Monday, June 16, 2008

On The Future of the Internet

The story in South Korea today is that Internet strategies are behind the recent, well-organized street protests involving hundreds of thousands of people. I'm at a huge conference in Seoul this week on The Future of the Internet. Sponsor is the Organization for Economic Development and Cooperation (OCED), the influential international organization that promotes economic growth for democratic nations.

This is a so-called ministerial conference involving cabinet-level participation from member countries. So it's been interesting timing here to witness this big conference setting global policies for the Net occurring while across town demonstrators are using the web as a means of political organizing and resistance, mostly with an anti-global theme.

Just shows how ubiquitous the Net has become in our lives.

I'm here with Elon's program to chronicle the hopes and fears of key players in the continuing development of the Net. See our nice website at

We'll be adding video interviews with a few dozen people we're interviewing now. I'm along with two of our top communications students, who are getting a great learning experience while they handle the videography and interviewing.
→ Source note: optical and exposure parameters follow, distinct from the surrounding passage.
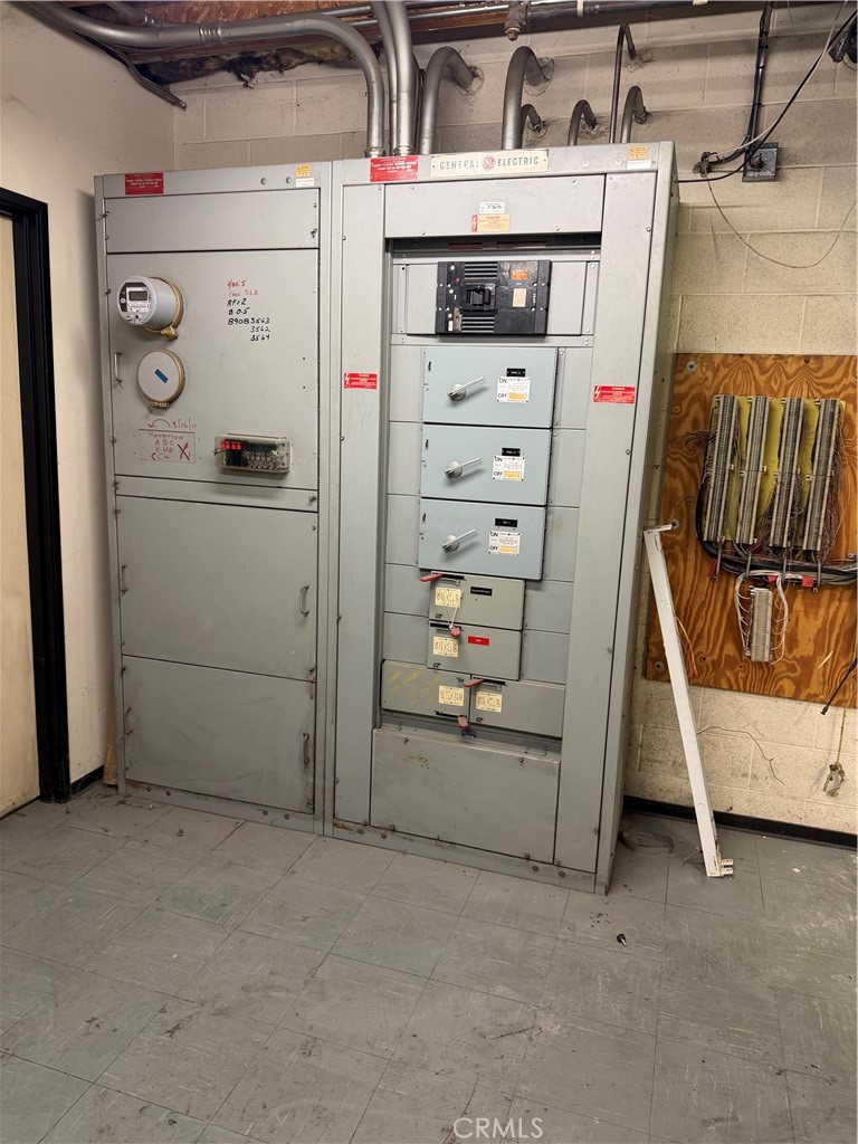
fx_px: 793
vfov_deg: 71.6
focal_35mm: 24
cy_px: 572
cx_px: 429
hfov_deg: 56.8
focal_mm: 6.76
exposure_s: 1/60
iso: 160
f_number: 1.78
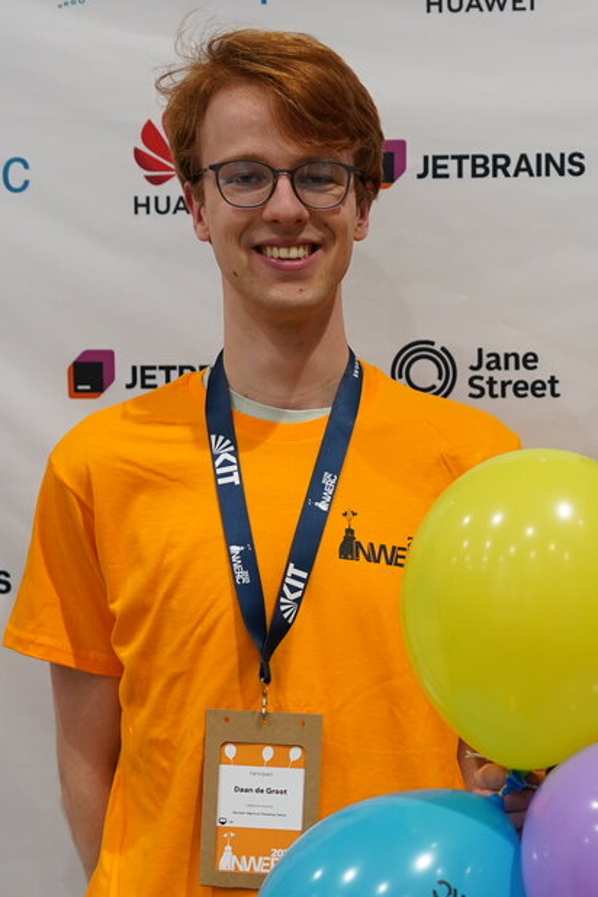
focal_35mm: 131
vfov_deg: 15.5
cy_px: 766
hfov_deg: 10.3
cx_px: 717
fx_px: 3264
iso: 640
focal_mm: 50
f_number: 2
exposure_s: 1/125
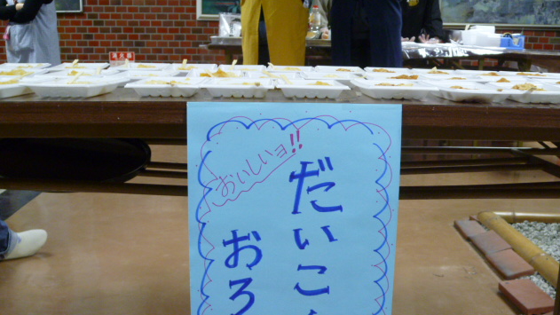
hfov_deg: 48.4
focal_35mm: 42
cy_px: 201
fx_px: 624
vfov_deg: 28.2
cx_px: 277
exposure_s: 1/40
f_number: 3.5
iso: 400
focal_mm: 6.8
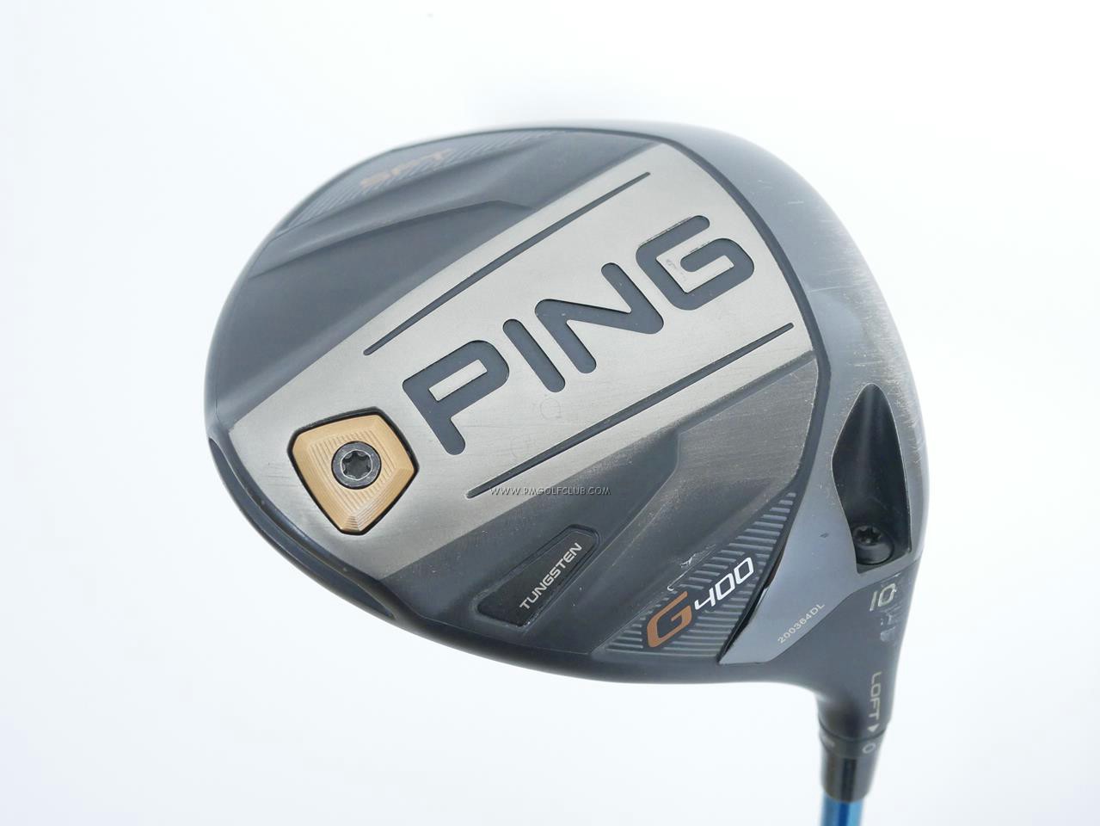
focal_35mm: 50
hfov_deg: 38.2
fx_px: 1589
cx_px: 550
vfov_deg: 29.1
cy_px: 413
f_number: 4.5
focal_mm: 25
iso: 1600
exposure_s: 1/40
Among the stakeholders here are representatives of civil society -- reps from consumer groups, labor groups and others organizations focused on protesting users' rights online. Among the speakers is Marc Rotenberg, founder of The Public Voice, who will be keynote speaker at the AEJMC conference this August in Chicago. The Public Voice is a network of civic groups seeking to speaking up on behalf of the public interest.

This is not a conference on journalism, but journalists of all types should be concerned with the policies being reaffirmed here (mostly) to maintain the net as a place of global commerce and open expression. As I write this, I'm hearing a speaker, Tae-Won Chey, chairman of he SK Group, say, "We've got to figure how to make the Internet a better place."

Next up, Josh Silverman, president of Skype, who reaffirms the values of open digital communication. He says, "the consumer always wins in the end." This is a common statement at this conference -- a message we should remember as we explore how participatory journalism will extend in the future. What distingues Net communication is that users are going to seek out what Silverman calls unarticulated needs. In seeking them, he says, consumers create "game-changing" practices that reshape online methods.

His message then: We should be interested in reaching and sharing with our audiences in whatever method they like best. Not according to what we want best.

I'll try to add more notes later.

1 comment:

Jack Rosenberry, CCJIG Chair said...

Sounds like an amazing event. And in a highly appropriate venue. Other countries tend to be out ahead of the curve on use of the Internet and related technologies; for instance, cell-phone text-messaging was popular in Asia (Japan, Korea) and Europe a couple of years before it took the U.S. by storm. So, what some of the experts at this conference, particularly the Korean ones, are saying could provide an important bellwether for where the U.S. will be in a few years.